После прибытия в Англию, как только я удостоверился, что никто за мной не следил, я отправился к себе домой — где, само собой разумеется, мои родители очень удивились и обрадовались, увидев меня. Затем я надел мой собственный мундир и явился для доклада в Военное министерство. Там, естественно, меня тоже ждал самый теплый прием. Я не только получил подтверждение, что мое сообщение о Вердене было получено, но я смог еще предоставить много другой информации, особенно о работе немецкого штаба и также о количестве боеспособных дивизий на Западном фронте, включая подробные сведения о тех, которых должны были перебросить из России. Фактически, мой перекрестный допрос в Военном министерстве почти напоминал допрос третей степени по интенсивности, поскольку с полудюжину руководителей департаментов хотели поговорить со мной. Я даже имел честь довольно долго беседовать с самим лордом Горацио Китченером. Он был замечательным человеком. Как и Хейг, Китченер не был словоохотлив. Он сидел, смотря на меня целую минуту, которая для меня тянулась намного дольше, — а затем задавал вопрос одним предложением, состоявшим из всего пяти-шести односложных слов. Но многословие не самое главное, и когда я впоследствии обдумал это, то понял, что та полудюжина простых слов охватывала всю суть вопроса.
Я просил предоставить мне немного информации, которую я мог бы использовать, чтобы показать, какую хорошую работу я проделал. Об этом мы легко договорились. Три новых дивизии собирались отправиться во Францию. Всего через пару недель немцы в любом случае обнаружили бы их присутствие на фронте. Не было никакой разумной причины, почему бы не сообщить противнику эту информацию немного заранее — особенно, как я уже говорил, по той причине, что предстоящее нападение не было уже никакой тайной для немецкого командования, даже его точное место. Поэтому этот лакомый кусочек информации фактически не причинил бы делу союзников ни малейшего вреда, а мой очевидный блестящий успех, конечно, помог бы мне очень существенно укрепить свое положение.

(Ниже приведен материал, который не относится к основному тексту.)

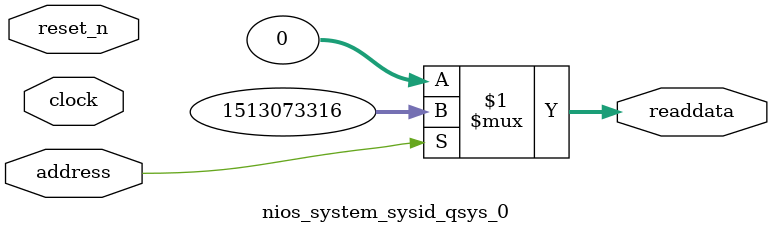
<source format=v>

`timescale 1ns / 1ps
// synthesis translate_on

// turn off superfluous verilog processor warnings 
// altera message_level Level1 
// altera message_off 10034 10035 10036 10037 10230 10240 10030 

module nios_system_sysid_qsys_0 (
               // inputs:
                address,
                clock,
                reset_n,

               // outputs:
                readdata
             )
;

  output  [ 31: 0] readdata;
  input            address;
  input            clock;
  input            reset_n;

  wire    [ 31: 0] readdata;
  //control_slave, which is an e_avalon_slave
  assign readdata = address ? 1513073316 : 0;

endmodule




</source>
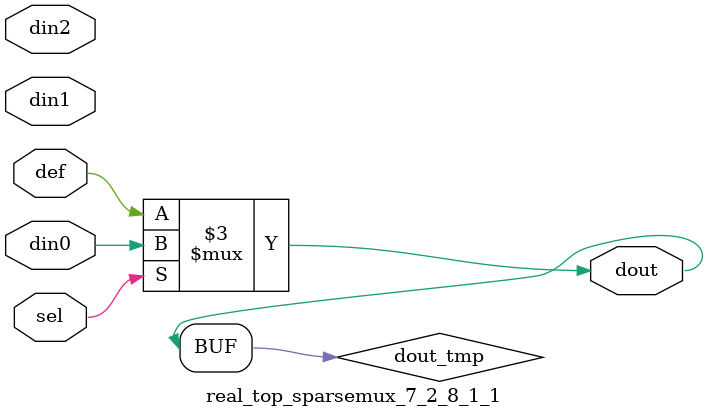
<source format=v>
`timescale 1ns / 1ps

module real_top_sparsemux_7_2_8_1_1 (din0,din1,din2,def,sel,dout);

parameter din0_WIDTH = 1;

parameter din1_WIDTH = 1;

parameter din2_WIDTH = 1;

parameter def_WIDTH = 1;
parameter sel_WIDTH = 1;
parameter dout_WIDTH = 1;

parameter [sel_WIDTH-1:0] CASE0 = 1;

parameter [sel_WIDTH-1:0] CASE1 = 1;

parameter [sel_WIDTH-1:0] CASE2 = 1;

parameter ID = 1;
parameter NUM_STAGE = 1;



input [din0_WIDTH-1:0] din0;

input [din1_WIDTH-1:0] din1;

input [din2_WIDTH-1:0] din2;

input [def_WIDTH-1:0] def;
input [sel_WIDTH-1:0] sel;

output [dout_WIDTH-1:0] dout;



reg [dout_WIDTH-1:0] dout_tmp;


always @ (*) begin
(* parallel_case *) case (sel)
    
    CASE0 : dout_tmp = din0;
    
    CASE1 : dout_tmp = din1;
    
    CASE2 : dout_tmp = din2;
    
    default : dout_tmp = def;
endcase
end


assign dout = dout_tmp;



endmodule

</source>
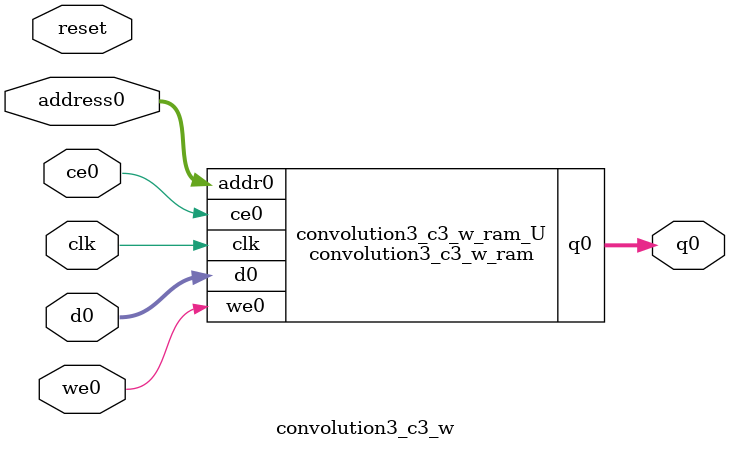
<source format=v>

`timescale 1 ns / 1 ps
module convolution3_c3_w_ram (addr0, ce0, d0, we0, q0,  clk);

parameter DWIDTH = 32;
parameter AWIDTH = 12;
parameter MEM_SIZE = 2400;

input[AWIDTH-1:0] addr0;
input ce0;
input[DWIDTH-1:0] d0;
input we0;
output reg[DWIDTH-1:0] q0;
input clk;

(* ram_style = "block" *)reg [DWIDTH-1:0] ram[0:MEM_SIZE-1];




always @(posedge clk)  
begin 
    if (ce0) 
    begin
        if (we0) 
        begin 
            ram[addr0] <= d0; 
            q0 <= d0;
        end 
        else 
            q0 <= ram[addr0];
    end
end


endmodule


`timescale 1 ns / 1 ps
module convolution3_c3_w(
    reset,
    clk,
    address0,
    ce0,
    we0,
    d0,
    q0);

parameter DataWidth = 32'd32;
parameter AddressRange = 32'd2400;
parameter AddressWidth = 32'd12;
input reset;
input clk;
input[AddressWidth - 1:0] address0;
input ce0;
input we0;
input[DataWidth - 1:0] d0;
output[DataWidth - 1:0] q0;



convolution3_c3_w_ram convolution3_c3_w_ram_U(
    .clk( clk ),
    .addr0( address0 ),
    .ce0( ce0 ),
    .d0( d0 ),
    .we0( we0 ),
    .q0( q0 ));

endmodule


</source>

Я приехал полностью по своей собственной инициативе и не имел никакой связи с секретной службой, уже организованной в Англии. Перед моим возвращением, однако, я позвонил одному человеку, имя и адрес которого я уже знал — именно он пытался передавать сообщения моих неудачных агентов. Странное совпадение, но этот человек был арестован как раз через день, после моего посещения его парикмахерской, которая была его прикрытием!
Мое возвращение в Голландию прошло без труда, и, проведя день или два в Роттердаме, где я «подчистил» свои дела, я помчался назад в Генштаб. При этом я не просчитался, предвидя, что мое приключение получило бы самое полное одобрение, если бы я возвратился с успехом. Пусть моя информация фактически была довольно скудной, это, тем не менее, было уже кое-что абсолютно определенное. Я видел эти три дивизии в их лагерях; я даже установил точную дату, когда их пошлют во Францию; я видел обучение солдат и сообщал, что они были довольно слабы в подготовке, уступая тем, которые сражались под Лоосом предыдущей осенью. Это, конечно, был мой преднамеренный обман, поскольку эти три дивизии были столь же хороши, как любые другие, которые Англия когда-либо отправляла на войну. Мне хотелось обратить внимание немецкого командование на плохое качество будущих наступающих войск, чтобы немцы выделили меньшее количество своих дивизий для отражения этого наступления. В данном случае, фактически, именно так и случилось, но, к сожалению, громоздкие планы британского командования и отчаянное сопротивление каждого, даже небольшого, немецкого подразделения полностью разрушило все надежды, которые я питал в этой связи.